***** Supplied data

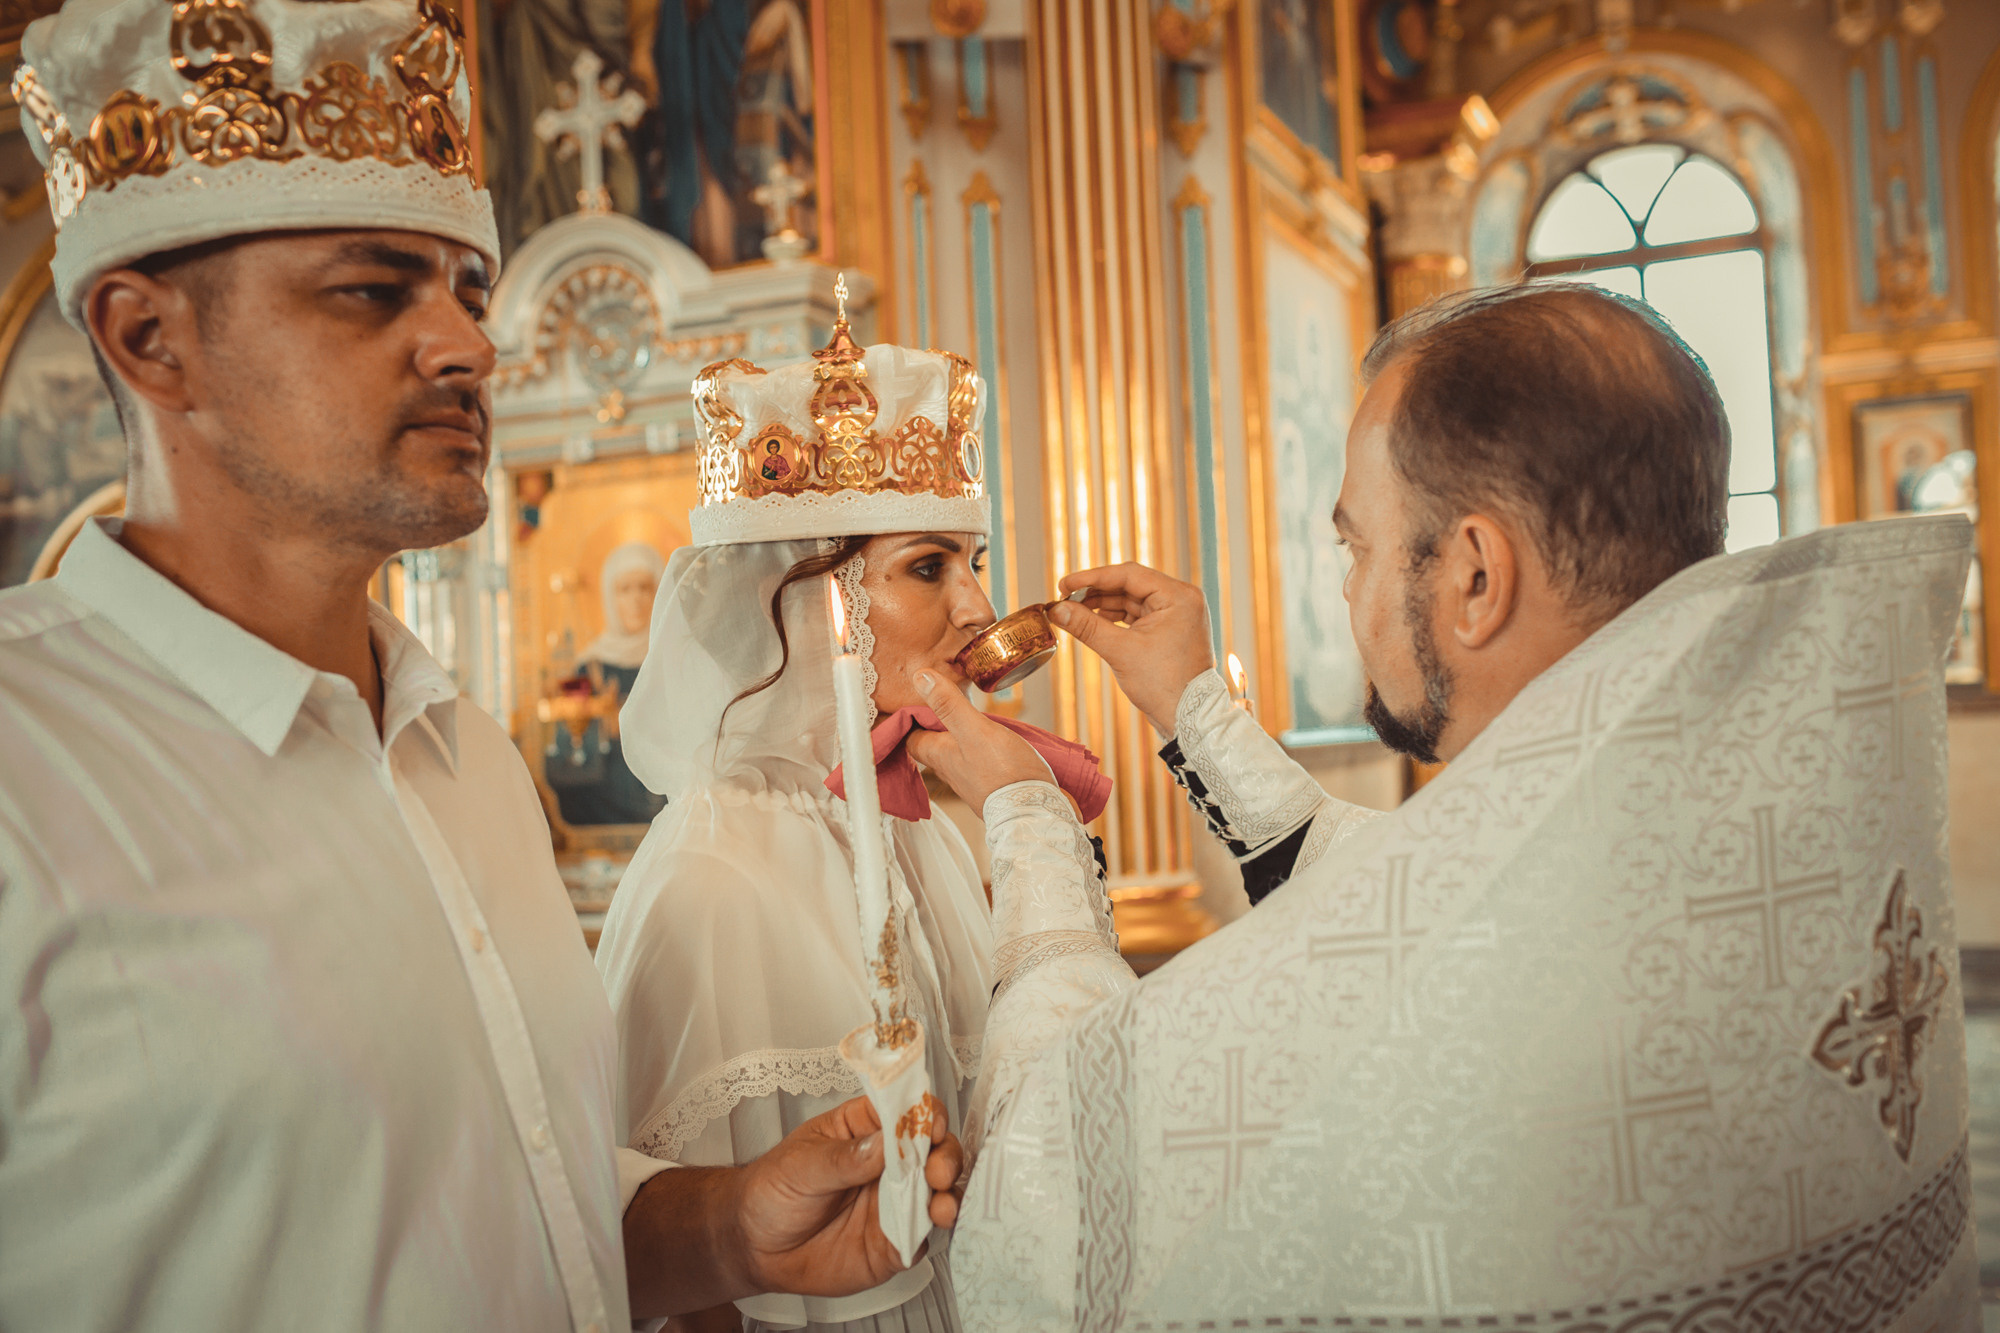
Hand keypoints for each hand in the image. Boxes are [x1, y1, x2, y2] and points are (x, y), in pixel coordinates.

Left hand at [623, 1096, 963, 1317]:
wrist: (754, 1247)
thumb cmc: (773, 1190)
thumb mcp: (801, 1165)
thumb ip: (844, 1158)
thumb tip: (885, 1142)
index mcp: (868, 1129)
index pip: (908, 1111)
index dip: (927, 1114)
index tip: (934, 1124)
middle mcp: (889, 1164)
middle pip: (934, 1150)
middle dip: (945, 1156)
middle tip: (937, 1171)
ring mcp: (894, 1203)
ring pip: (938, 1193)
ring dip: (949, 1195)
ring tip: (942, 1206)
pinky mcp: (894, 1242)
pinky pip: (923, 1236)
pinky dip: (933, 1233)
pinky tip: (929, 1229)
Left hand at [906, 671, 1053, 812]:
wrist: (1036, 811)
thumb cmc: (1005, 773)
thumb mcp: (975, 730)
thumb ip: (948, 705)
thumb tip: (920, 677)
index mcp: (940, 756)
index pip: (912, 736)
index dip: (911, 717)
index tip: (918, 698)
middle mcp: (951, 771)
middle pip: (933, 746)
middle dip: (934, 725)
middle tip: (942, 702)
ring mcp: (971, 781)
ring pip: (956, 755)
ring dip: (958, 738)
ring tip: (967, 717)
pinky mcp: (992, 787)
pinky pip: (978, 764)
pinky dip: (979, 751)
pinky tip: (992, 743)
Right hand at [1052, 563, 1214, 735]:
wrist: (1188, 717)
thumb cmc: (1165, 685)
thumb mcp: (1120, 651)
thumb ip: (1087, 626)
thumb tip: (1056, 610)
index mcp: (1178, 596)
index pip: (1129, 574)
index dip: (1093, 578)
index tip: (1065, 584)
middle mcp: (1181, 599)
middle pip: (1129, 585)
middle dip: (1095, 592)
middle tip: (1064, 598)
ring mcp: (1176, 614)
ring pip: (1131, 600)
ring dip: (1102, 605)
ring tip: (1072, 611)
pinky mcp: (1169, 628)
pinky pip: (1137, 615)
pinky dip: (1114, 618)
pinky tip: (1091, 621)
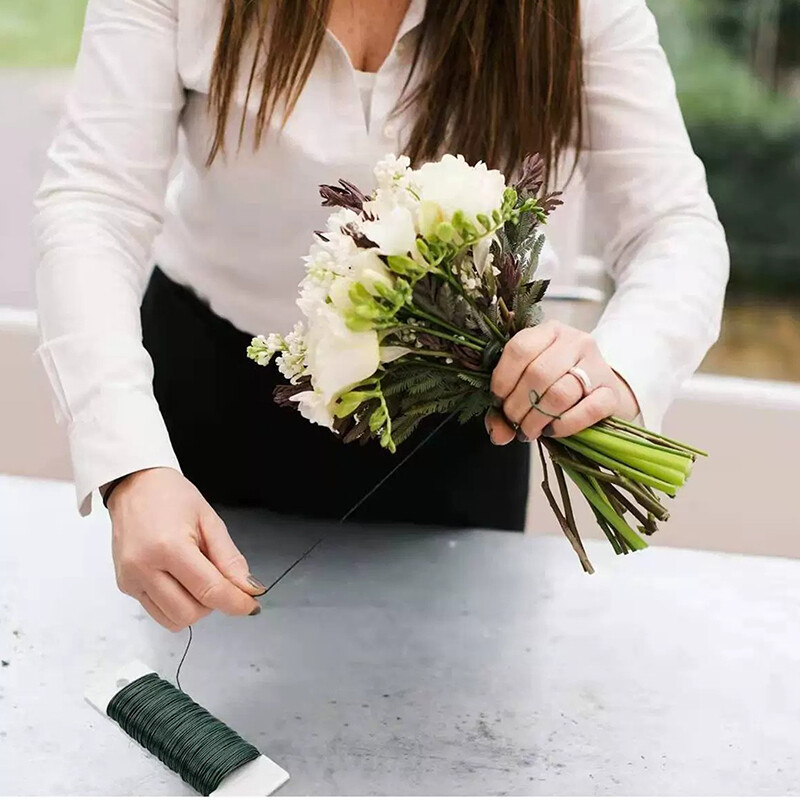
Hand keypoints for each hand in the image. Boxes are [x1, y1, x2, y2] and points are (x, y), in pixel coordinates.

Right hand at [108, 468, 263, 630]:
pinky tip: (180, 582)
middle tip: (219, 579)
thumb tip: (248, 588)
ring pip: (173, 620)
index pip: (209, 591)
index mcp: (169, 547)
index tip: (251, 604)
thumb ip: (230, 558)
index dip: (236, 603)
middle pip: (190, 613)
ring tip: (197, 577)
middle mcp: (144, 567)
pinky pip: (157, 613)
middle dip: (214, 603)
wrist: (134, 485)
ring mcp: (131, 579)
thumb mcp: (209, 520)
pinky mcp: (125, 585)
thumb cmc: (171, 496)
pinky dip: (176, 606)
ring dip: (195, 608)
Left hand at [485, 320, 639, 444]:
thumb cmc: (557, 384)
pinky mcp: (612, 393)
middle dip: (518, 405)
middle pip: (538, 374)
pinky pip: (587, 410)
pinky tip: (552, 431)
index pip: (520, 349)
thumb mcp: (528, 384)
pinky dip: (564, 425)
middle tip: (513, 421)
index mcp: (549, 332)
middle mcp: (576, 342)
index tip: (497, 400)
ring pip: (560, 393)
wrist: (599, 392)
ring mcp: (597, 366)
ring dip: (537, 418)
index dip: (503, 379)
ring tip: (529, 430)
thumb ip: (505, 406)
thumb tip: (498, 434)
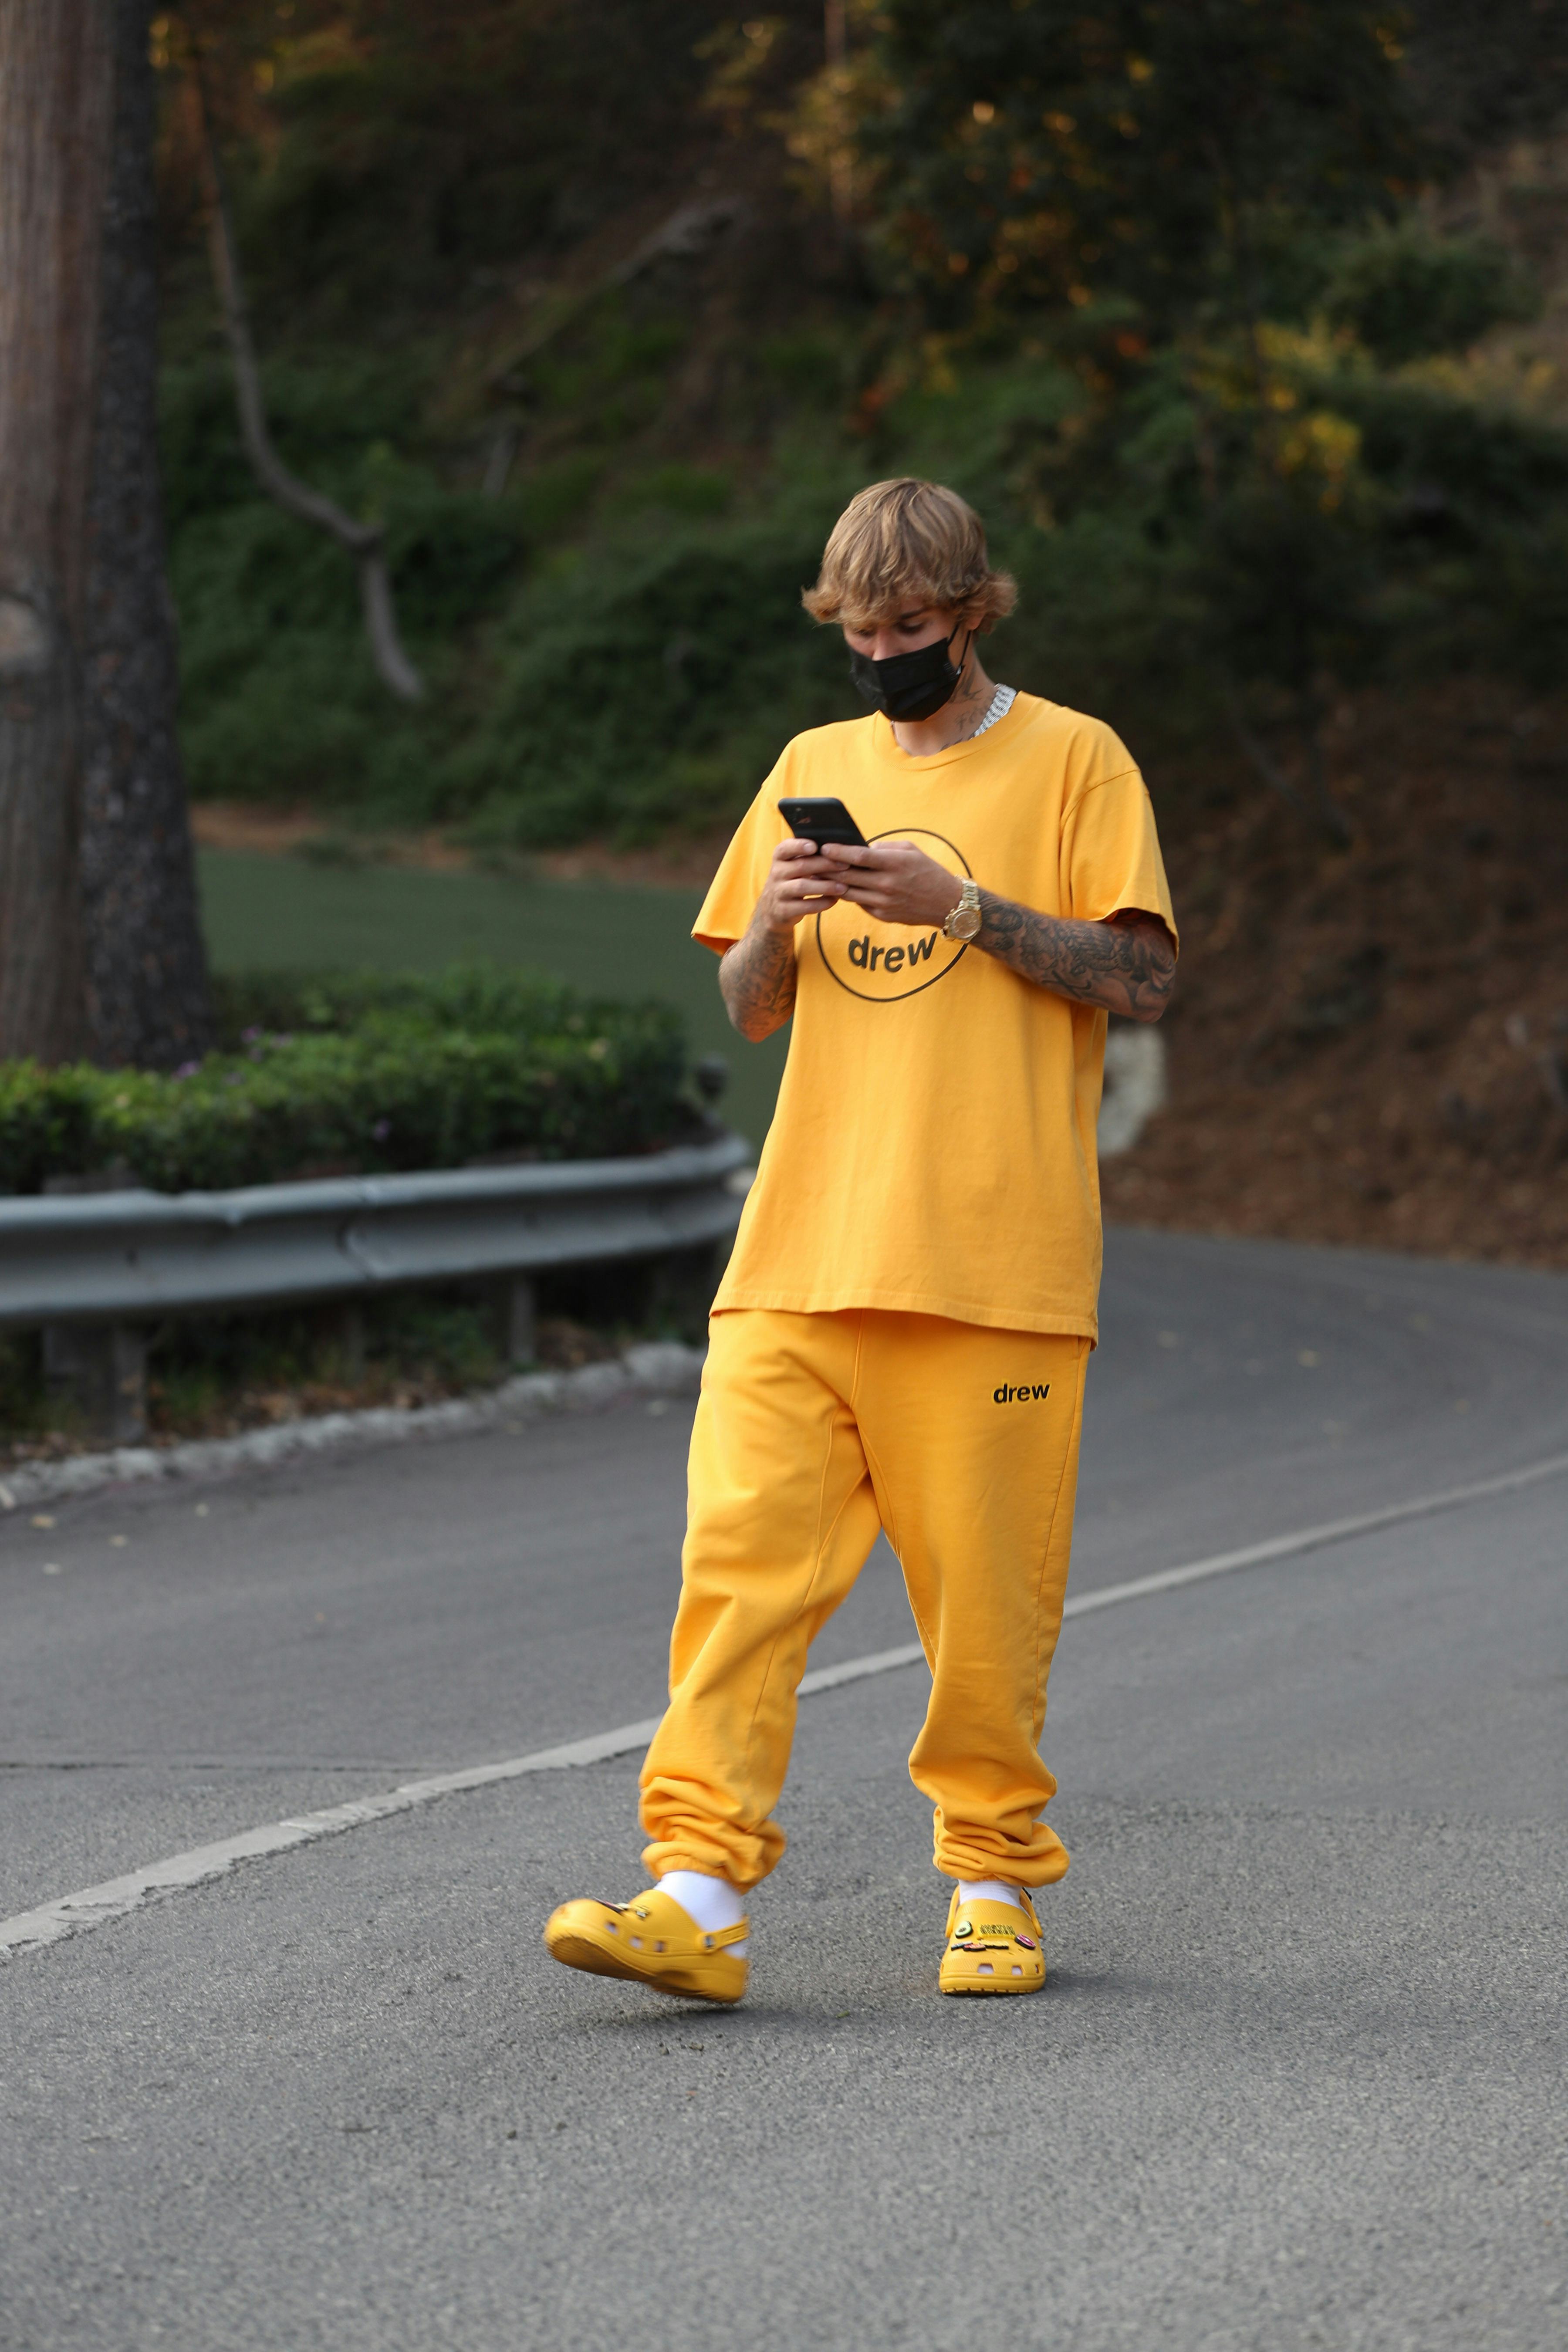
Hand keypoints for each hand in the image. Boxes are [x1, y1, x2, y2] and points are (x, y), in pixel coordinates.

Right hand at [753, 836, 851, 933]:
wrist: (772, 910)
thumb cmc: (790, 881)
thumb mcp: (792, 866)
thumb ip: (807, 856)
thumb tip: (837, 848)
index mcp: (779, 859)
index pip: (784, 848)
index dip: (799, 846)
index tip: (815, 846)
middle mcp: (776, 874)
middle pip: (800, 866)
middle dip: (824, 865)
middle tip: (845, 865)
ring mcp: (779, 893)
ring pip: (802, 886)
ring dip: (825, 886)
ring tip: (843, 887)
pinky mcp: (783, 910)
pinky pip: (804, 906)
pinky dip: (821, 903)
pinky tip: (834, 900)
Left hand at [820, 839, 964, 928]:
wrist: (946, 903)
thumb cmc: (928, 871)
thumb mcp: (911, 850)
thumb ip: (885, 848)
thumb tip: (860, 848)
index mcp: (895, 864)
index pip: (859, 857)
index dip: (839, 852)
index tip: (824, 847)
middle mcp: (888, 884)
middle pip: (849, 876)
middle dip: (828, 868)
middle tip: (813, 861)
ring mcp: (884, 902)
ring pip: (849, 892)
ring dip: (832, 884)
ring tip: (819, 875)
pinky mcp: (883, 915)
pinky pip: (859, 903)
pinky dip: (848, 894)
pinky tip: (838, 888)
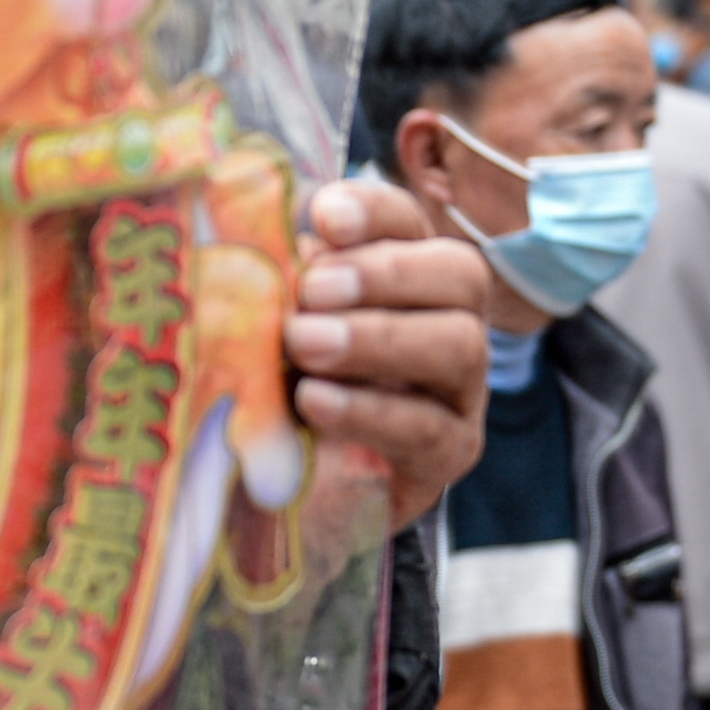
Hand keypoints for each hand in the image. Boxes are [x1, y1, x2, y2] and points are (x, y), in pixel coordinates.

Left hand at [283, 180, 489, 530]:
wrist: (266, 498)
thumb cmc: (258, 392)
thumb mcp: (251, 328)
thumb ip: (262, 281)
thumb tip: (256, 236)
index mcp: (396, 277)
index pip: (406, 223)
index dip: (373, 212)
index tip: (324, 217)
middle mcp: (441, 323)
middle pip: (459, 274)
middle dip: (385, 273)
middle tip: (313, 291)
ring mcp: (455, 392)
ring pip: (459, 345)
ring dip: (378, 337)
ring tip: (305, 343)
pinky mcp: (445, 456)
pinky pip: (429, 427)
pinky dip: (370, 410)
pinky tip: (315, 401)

**********

◆ What is required
Return a copy of each line in the records above that has "wrist" in it.

◆ Answer box
wrist: (754, 1247)
wrist: (1036, 811)
wrist: (1188, 717)
wrist: (134, 485)
wrist: (599, 392)
wrist: (772, 910)
wrist: (946, 903)
wrist: (266, 498)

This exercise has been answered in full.